TASK DESCRIPTION :: Restate every line of the material, word for word.

SOURCE INFORMATION ::
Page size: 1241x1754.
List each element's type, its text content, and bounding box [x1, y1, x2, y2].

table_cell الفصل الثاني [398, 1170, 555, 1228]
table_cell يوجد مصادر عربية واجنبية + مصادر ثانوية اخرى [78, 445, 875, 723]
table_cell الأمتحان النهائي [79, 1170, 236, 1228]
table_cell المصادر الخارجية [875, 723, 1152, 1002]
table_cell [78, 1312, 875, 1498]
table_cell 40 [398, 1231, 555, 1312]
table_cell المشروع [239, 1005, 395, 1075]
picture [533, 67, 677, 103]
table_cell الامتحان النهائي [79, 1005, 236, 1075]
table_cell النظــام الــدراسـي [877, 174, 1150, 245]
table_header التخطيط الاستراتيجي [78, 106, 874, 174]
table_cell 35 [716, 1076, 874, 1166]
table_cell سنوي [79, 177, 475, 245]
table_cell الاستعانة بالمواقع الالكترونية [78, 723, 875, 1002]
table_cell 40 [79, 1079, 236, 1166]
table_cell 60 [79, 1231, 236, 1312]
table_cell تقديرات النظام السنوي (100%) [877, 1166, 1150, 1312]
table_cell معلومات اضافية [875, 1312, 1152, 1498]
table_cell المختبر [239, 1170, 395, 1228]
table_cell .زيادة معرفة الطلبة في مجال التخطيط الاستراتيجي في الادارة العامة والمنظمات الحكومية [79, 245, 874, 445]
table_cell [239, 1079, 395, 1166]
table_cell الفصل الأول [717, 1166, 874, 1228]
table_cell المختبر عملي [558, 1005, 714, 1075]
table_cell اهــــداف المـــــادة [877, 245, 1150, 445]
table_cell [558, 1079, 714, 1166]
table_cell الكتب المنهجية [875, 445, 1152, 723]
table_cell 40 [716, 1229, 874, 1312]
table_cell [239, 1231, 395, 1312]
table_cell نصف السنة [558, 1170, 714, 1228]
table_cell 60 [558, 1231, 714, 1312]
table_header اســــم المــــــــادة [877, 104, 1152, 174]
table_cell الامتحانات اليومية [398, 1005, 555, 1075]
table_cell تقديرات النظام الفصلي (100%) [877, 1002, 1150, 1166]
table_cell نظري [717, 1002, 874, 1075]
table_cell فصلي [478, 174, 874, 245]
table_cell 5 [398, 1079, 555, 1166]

YOUR RESPONSE ::
Page size: 1241x1754.
List each element's type, its text content, and bounding box [x1, y1, x2, y2].

table_cell الفصل الثاني [398, 1170, 555, 1228]
table_cell يوجد مصادر عربية واجنبية + مصادر ثانوية اخرى [78, 445, 875, 723]
table_cell الأمتحان النهائي [79, 1170, 236, 1228]
table_cell المصادر الخارجية [875, 723, 1152, 1002]
table_cell [78, 1312, 875, 1498]
table_cell 40 [398, 1231, 555, 1312]
table_cell المشروع [239, 1005, 395, 1075]
picture [533, 67, 677, 103]
table_cell الامتحان النهائي [79, 1005, 236, 1075]
table_cell النظــام الــدراسـي [877, 174, 1150, 245]
table_header التخطيط الاستراتيجي [78, 106, 874, 174]
table_cell 35 [716, 1076, 874, 1166]
table_cell سنوي [79, 177, 475, 245]
table_cell الاستعانة بالمواقع الالكترونية [78, 723, 875, 1002]
table_cell 40 [79, 1079, 236, 1166]
table_cell 60 [79, 1231, 236, 1312]
table_cell تقديرات النظام السنوي (100%) [877, 1166, 1150, 1312]
table_cell معلومات اضافية [875, 1312, 1152, 1498]
table_cell المختبر [239, 1170, 395, 1228]
table_cell .زيادة معرفة الطلبة في مجال التخطيط الاستراتيجي في الادارة العامة والمنظمات الحكومية [79, 245, 874, 445]
table_cell [239, 1079, 395, 1166]
table_cell الفصل الأول [717, 1166, 874, 1228]
table_cell المختبر عملي [558, 1005, 714, 1075]
table_cell اهــــداف المـــــادة [877, 245, 1150, 445]
table_cell [558, 1079, 714, 1166]
table_cell الكتب المنهجية [875, 445, 1152, 723]
table_cell 40 [716, 1229, 874, 1312]
table_cell [239, 1231, 395, 1312]
table_cell نصف السنة [558, 1170, 714, 1228]
table_cell 60 [558, 1231, 714, 1312]
table_header اســــم المــــــــادة [877, 104, 1152, 174]
table_cell الامتحانات اليومية [398, 1005, 555, 1075]
table_cell تقديرات النظام الفصلي (100%) [877, 1002, 1150, 1166]
table_cell نظري [717, 1002, 874, 1075]
table_cell فصلي [478, 174, 874, 245]
table_cell 5 [398, 1079, 555, 1166]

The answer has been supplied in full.